[Records from a data source]
#####

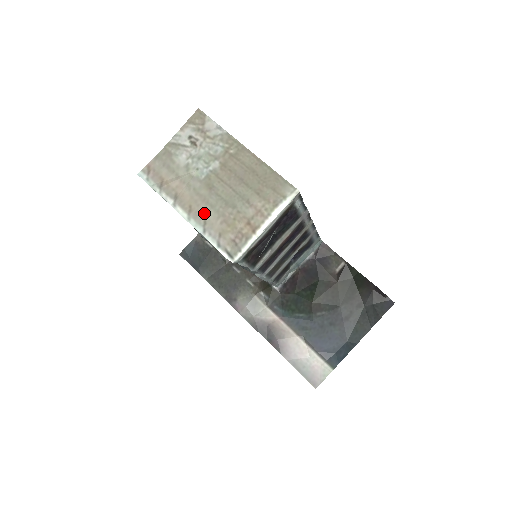
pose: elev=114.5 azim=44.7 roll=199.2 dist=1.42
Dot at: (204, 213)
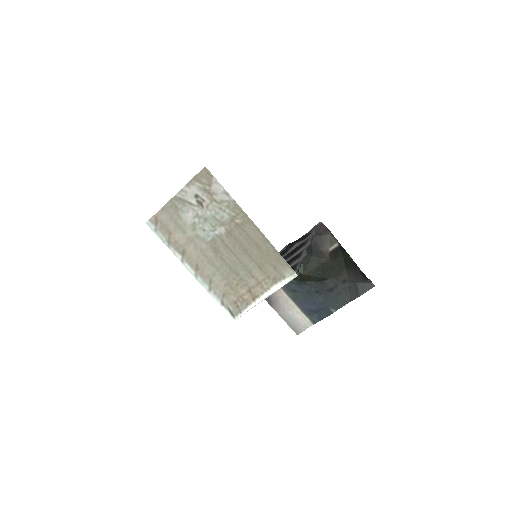
Dot at: (210, 273)
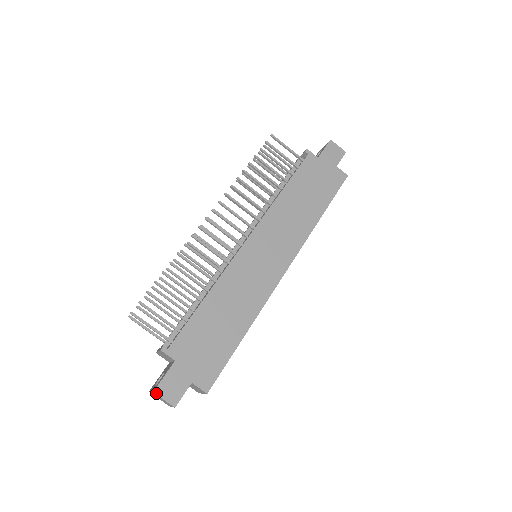
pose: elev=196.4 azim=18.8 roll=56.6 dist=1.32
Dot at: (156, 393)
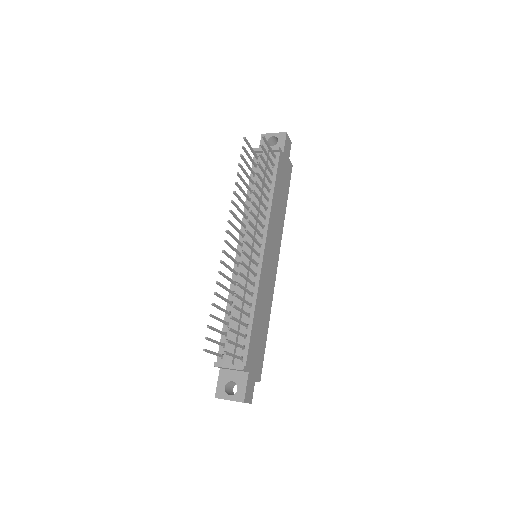
Dot at: (245, 402)
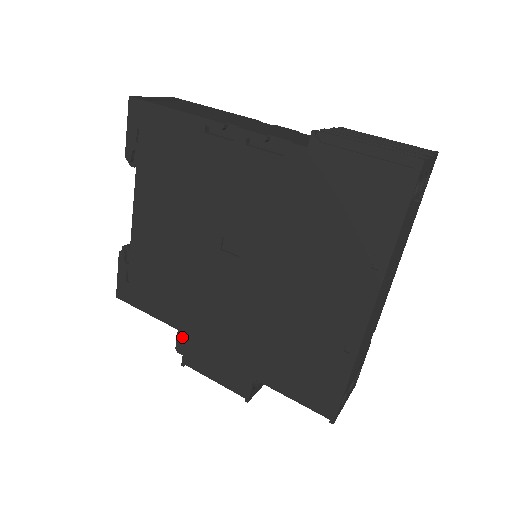
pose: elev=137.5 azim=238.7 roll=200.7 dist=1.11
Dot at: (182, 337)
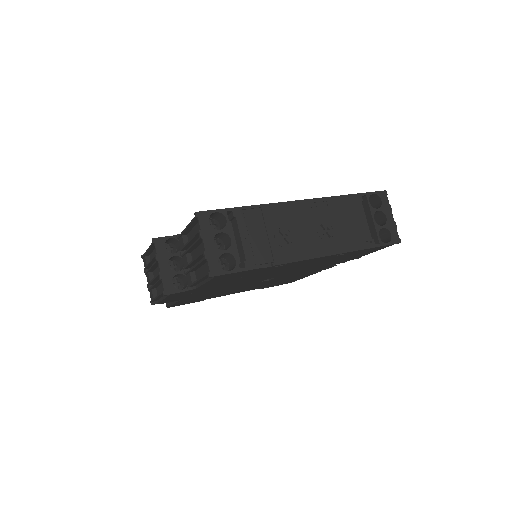
Dot at: occluded
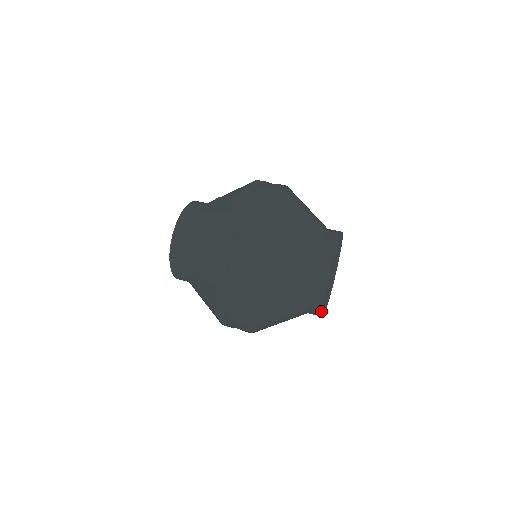
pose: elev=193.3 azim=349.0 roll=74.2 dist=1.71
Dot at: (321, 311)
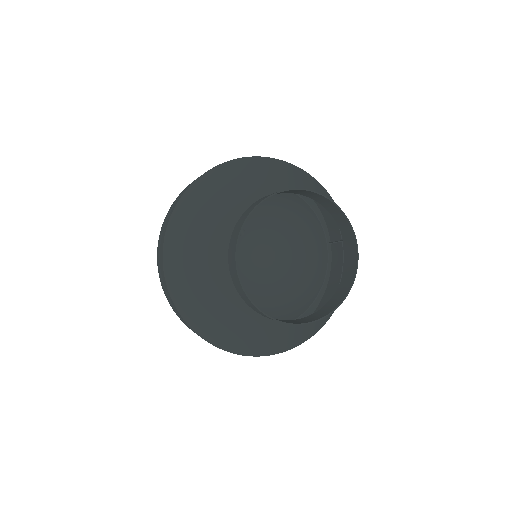
Dot at: (286, 323)
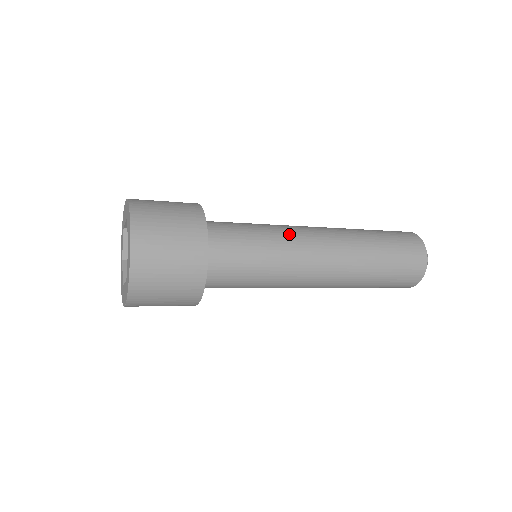
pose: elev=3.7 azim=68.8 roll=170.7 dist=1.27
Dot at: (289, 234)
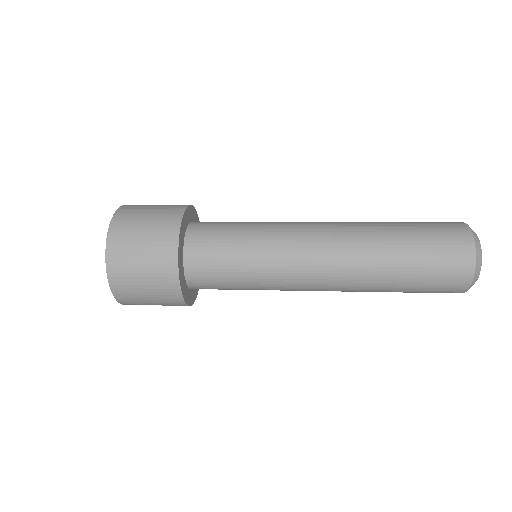
Dot at: (281, 267)
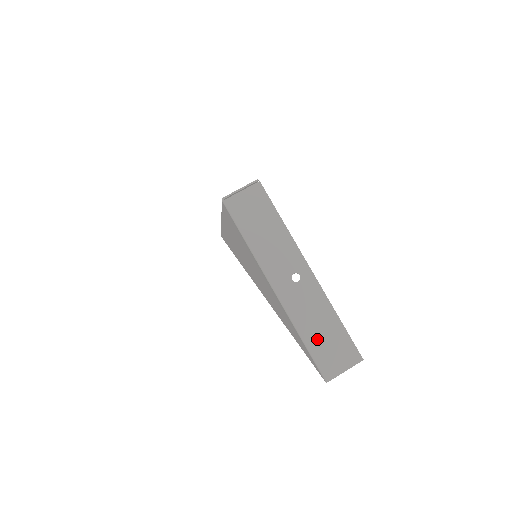
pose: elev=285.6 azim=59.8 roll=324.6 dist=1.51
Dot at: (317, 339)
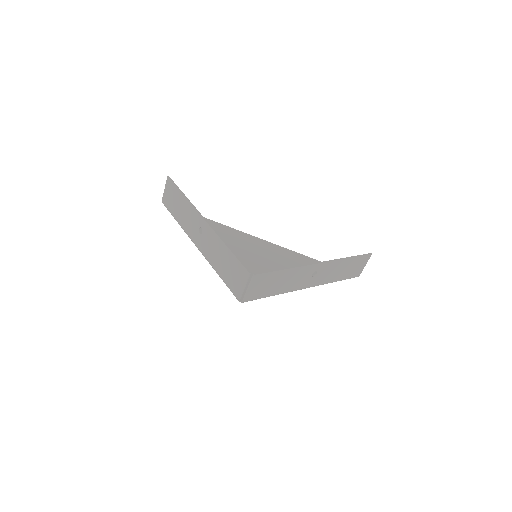
Dot at: (343, 275)
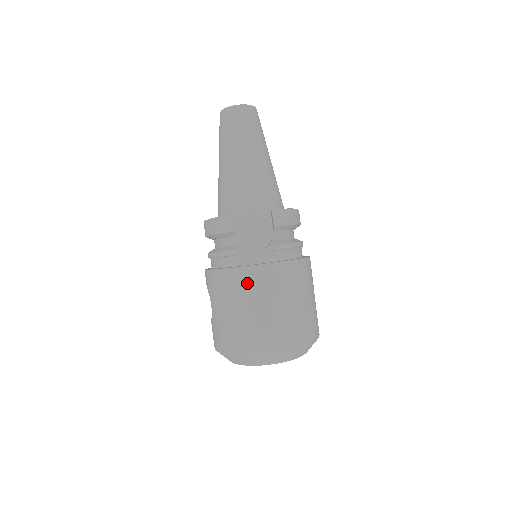
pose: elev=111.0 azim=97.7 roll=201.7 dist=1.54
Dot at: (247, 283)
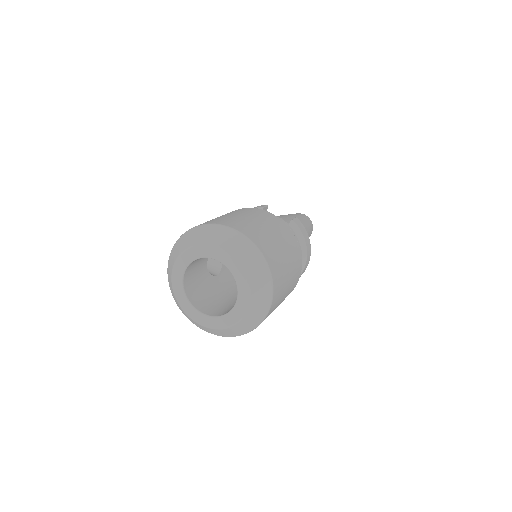
Dot at: (250, 211)
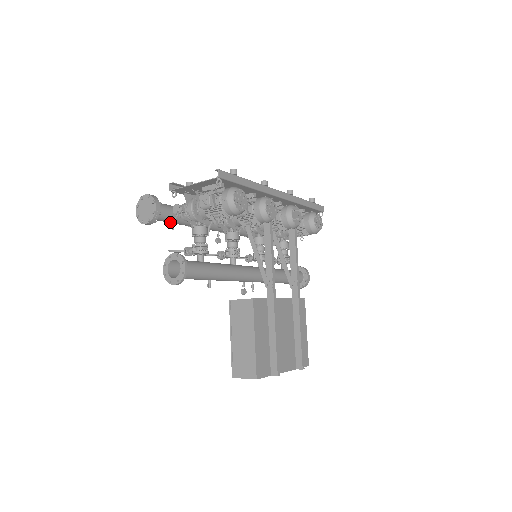
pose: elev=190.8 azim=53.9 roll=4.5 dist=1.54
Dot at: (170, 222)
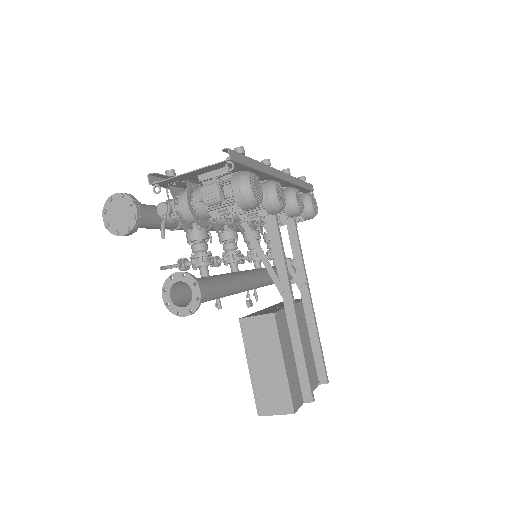
Dot at: (150, 228)
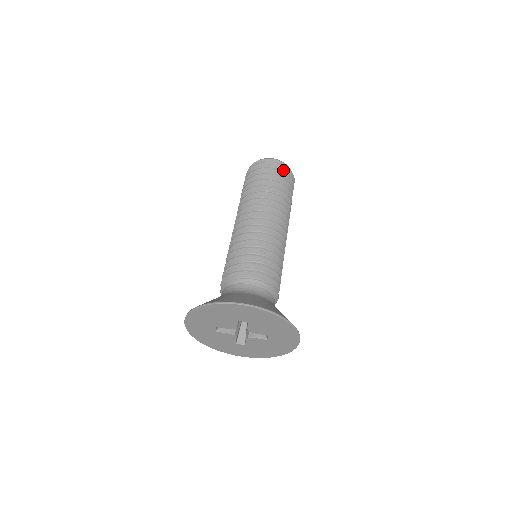
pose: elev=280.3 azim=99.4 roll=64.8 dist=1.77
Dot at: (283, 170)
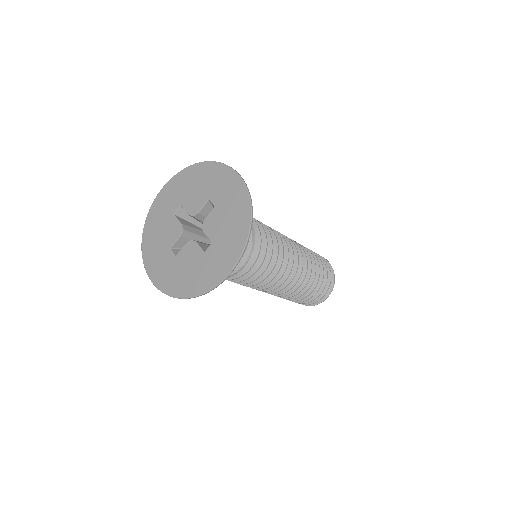
Dot at: occluded
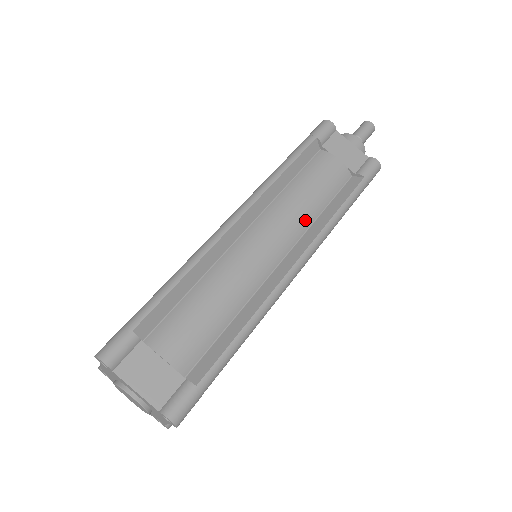
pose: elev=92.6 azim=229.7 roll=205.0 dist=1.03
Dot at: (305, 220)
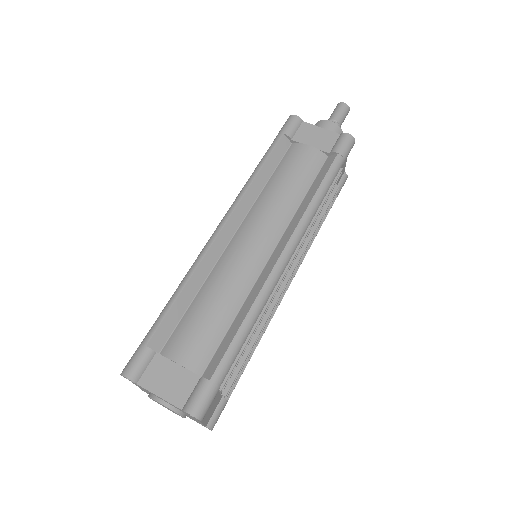
Dot at: (288, 209)
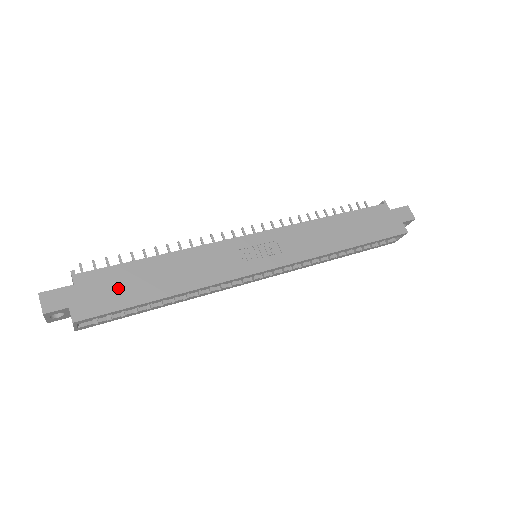
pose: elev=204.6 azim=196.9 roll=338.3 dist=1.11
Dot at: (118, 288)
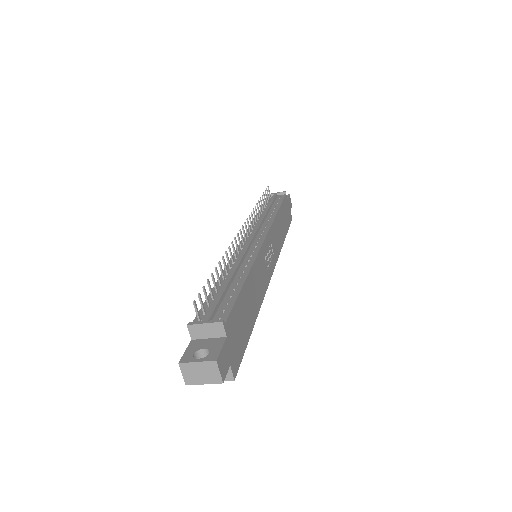
Dot at: (241, 327)
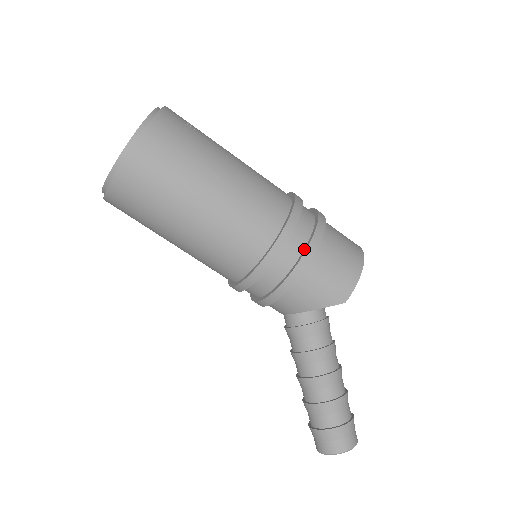
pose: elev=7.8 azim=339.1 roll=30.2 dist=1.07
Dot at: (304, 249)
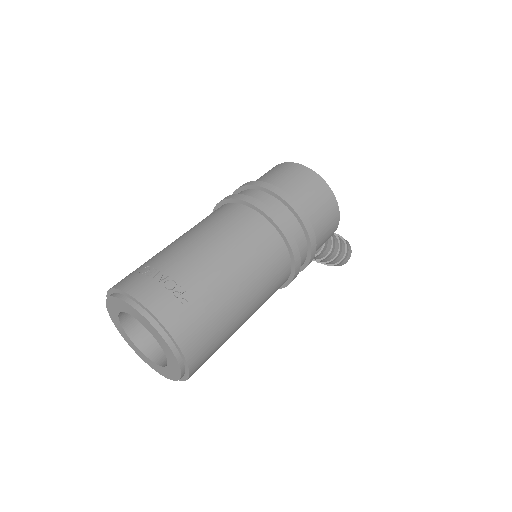
Dot at: (308, 251)
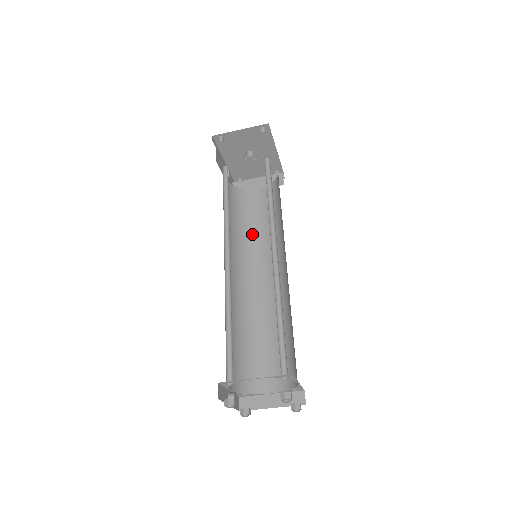
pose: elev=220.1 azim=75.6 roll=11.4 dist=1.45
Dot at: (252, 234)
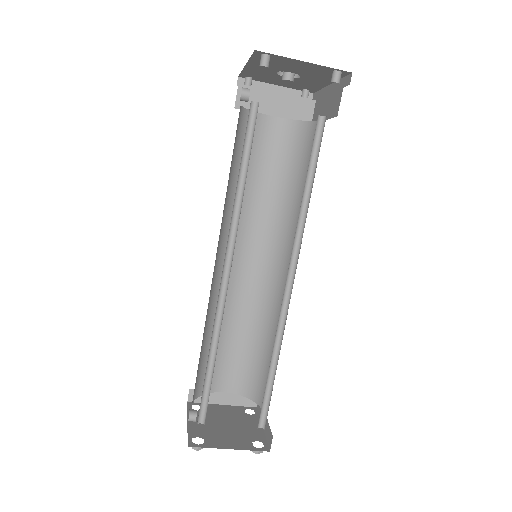
Dot at: (249, 193)
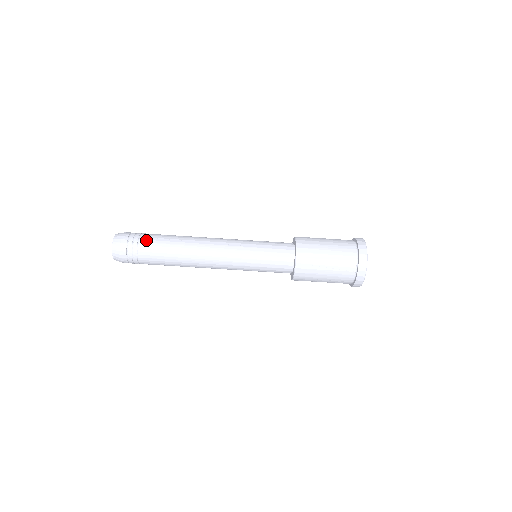
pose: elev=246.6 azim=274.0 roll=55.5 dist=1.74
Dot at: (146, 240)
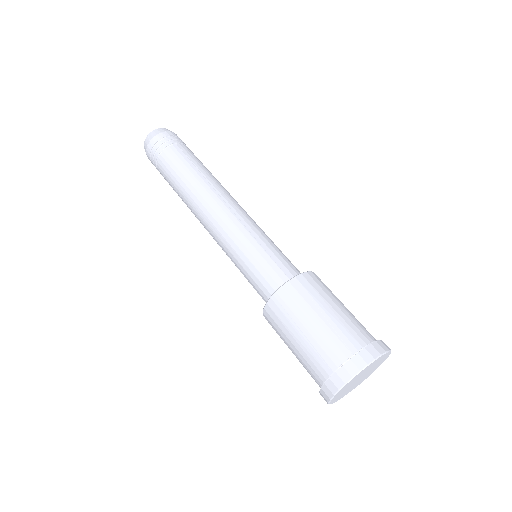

#####

Duplicate every line of the listing above word for word, leaving out the pictures.

* **Exercise response**
pose: elev=114.5 azim=44.7 roll=199.2 dist=1.42
Dot at: (204, 213)
Dot at: (210, 273)
pose: elev=196.4 azim=18.8 roll=56.6 dist=1.32
Dot at: (156, 393)
Dot at: (245, 402)
pose: elev=137.5 azim=238.7 roll=200.7 dist=1.11
Dot at: (182, 337)
Dot at: occluded
pose: elev=193.3 azim=349.0 roll=74.2 dist=1.71
Dot at: (321, 311)
Dot at: (286, 323)
pose: elev=3.7 azim=68.8 roll=170.7 dist=1.27
Dot at: (289, 234)
Dot at: (281, 267)
pose: elev=285.6 azim=59.8 roll=324.6 dist=1.51
Dot at: (317, 339)
Dot at: (343, 275)
pose: elev=111.0 azim=97.7 roll=201.7 dist=1.54
Dot at: (247, 283)
Dot at: (250, 211)
pose: elev=190.8 azim=53.9 roll=4.5 dist=1.54
Dot at: (170, 222)
Dot at: (150, 228)
pose: elev=280.3 azim=99.4 roll=64.8 dist=1.77
Dot at: (283, 170)
Dot at: occluded
pose: elev=92.6 azim=229.7 roll=205.0 dist=1.03
Dot at: (305, 220)
Dot at: (288, 209)
pose: elev=204.6 azim=196.9 roll=338.3 dist=1.11
Dot at: (118, 288)
Dot at: (241, 327)
pose: elev=7.8 azim=339.1 roll=30.2 dist=1.07
Dot at: (304, 249)
Dot at: (308, 251)
pose: elev=220.1 azim=75.6 roll=11.4 dist=1.45
Dot at: (252, 234)
Dot at: (249, 193)
pose: elev=246.6 azim=274.0 roll=55.5 dist=1.74
Dot at: (146, 240)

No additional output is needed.